We are used to a lot of miserable situations. Even after decades of advocacy, our city’s transportation infrastructure does a pathetic job at protecting pedestrians and cyclists and offers its public transit riders a system of unpleasant, unreliable and infrequent buses, trolleys and trains. Other cities have chosen not to put up with these shortcomings, using major events like the Olympic Games and FIFA World Cups as the impetus to improve. As Nicole Brunet writes in this issue, Philadelphia has not.

Perhaps most troubling is our acceptance of violence. In Julia Lowe’s piece this month, Julien Suaudeau talks about a number many Philadelphians celebrated: 220 fatal shootings in 2024, down from 375 the year before. “The fact that it was almost hailed as a miracle — like it was an indication that the policies are working — is mind-blowing for me,” Suaudeau says. When you’re used to an absolutely miserable situation, a 40%-less-miserable situation feels like a victory, even though it shouldn’t. To be clear, Philly anti-violence activists have been making the same point for years, but I wager that most Philadelphians who are insulated from the killings (wealthier, white) easily fall into heedless celebration of the drop from one abstract number to another.

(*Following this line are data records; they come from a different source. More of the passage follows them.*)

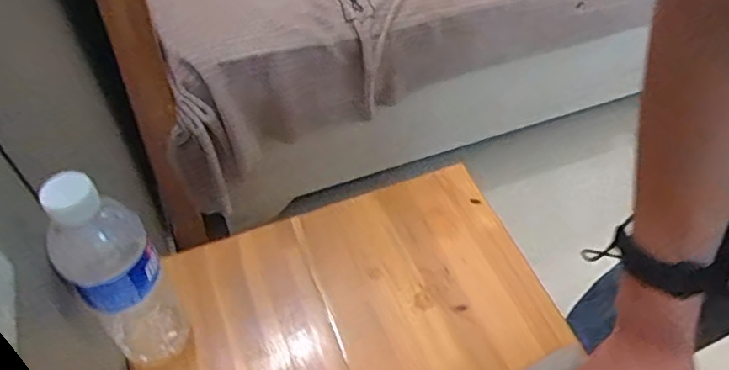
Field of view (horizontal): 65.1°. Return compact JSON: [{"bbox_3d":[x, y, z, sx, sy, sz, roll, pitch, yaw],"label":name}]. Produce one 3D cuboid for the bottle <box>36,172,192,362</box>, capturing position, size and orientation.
[{"bbox_3d":[-0.194,0.074,0.452,0.070,0.230,0.063,-30,59,-19],"label":"bottle"}]

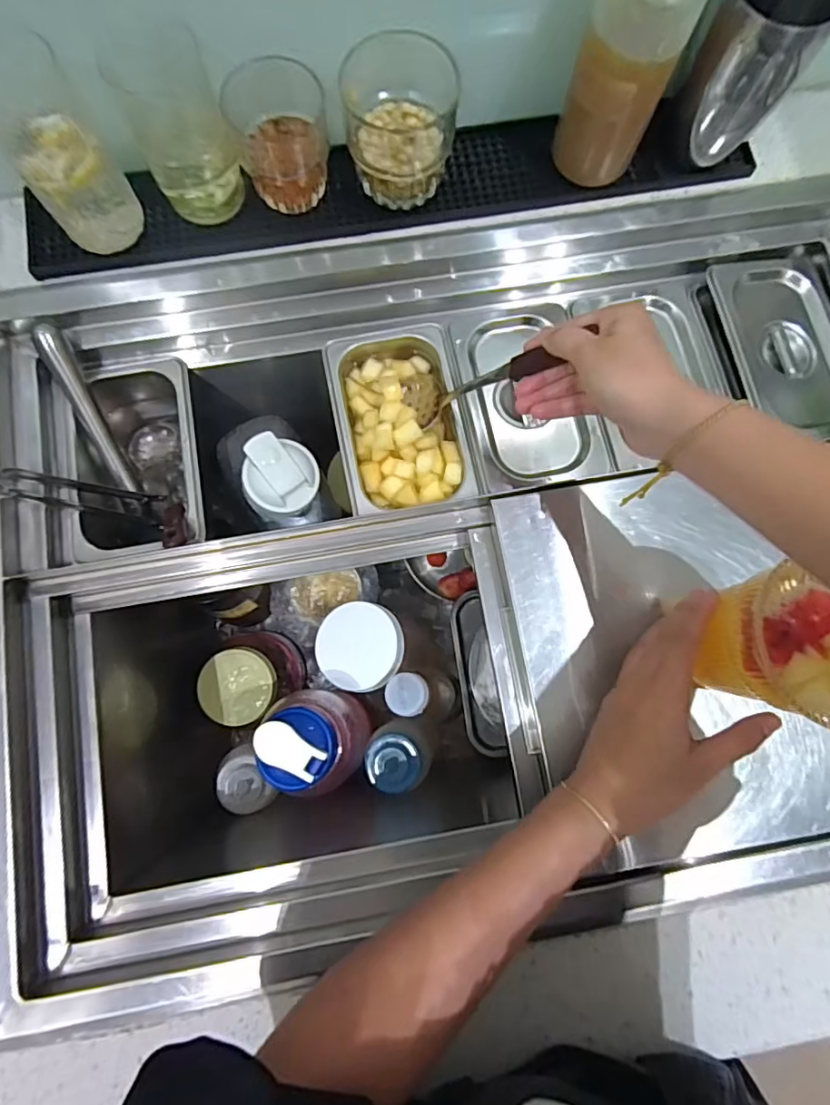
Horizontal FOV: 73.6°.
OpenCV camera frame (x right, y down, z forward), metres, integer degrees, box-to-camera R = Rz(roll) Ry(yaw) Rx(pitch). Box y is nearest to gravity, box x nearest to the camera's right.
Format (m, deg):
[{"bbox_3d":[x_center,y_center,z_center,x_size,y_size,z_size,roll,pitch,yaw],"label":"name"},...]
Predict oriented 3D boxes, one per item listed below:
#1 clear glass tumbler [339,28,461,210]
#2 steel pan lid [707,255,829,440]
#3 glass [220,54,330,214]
[{"bbox_3d":[-0.011,-0.324,0.427,0.082,0.081,0.084,-2,80,-1],"label":"clear glass tumbler"},{"bbox_3d":[0.318,-0.180,0.482,0.105,0.029,0.171,-9,84,-8],"label":"steel pan lid"},{"bbox_3d":[-0.100,-0.315,0.420,0.070,0.072,0.063,-16,81,-3],"label":"glass"}]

Suaudeau has an easier time being shocked than a lifelong Philadelphian might, since he comes from a country (France) that, according to United Nations statistics, in 2023 had a homicide rate of about 1.34 per 100,000 people. In 2024 — the year whose decline we celebrate — Philadelphia’s rate (including 49 homicides with weapons other than guns) was about 17 per 100,000 people, or more than 12 times that of Suaudeau’s home country.

As Mensah M. Dean writes, our systems of racism must shoulder some of the blame for both the violence and the wider culture’s acceptance of it, given the concentration of violence in Philadelphia’s Black and Latino communities and the complacency of the white community. Our gun culture and abundance of firearms (88.8 civilian small arms per 100 people versus 31.2 in France) surely has something to do with it as well, enabling any passing beef (like someone cutting the bathroom line at the Eagles parade) to escalate into a shoot-out.

Solutions exist for so many of the problems we’ve gotten used to, including litter, traffic deaths and homicides. But we can’t implement them until we accept that it doesn’t have to be this way.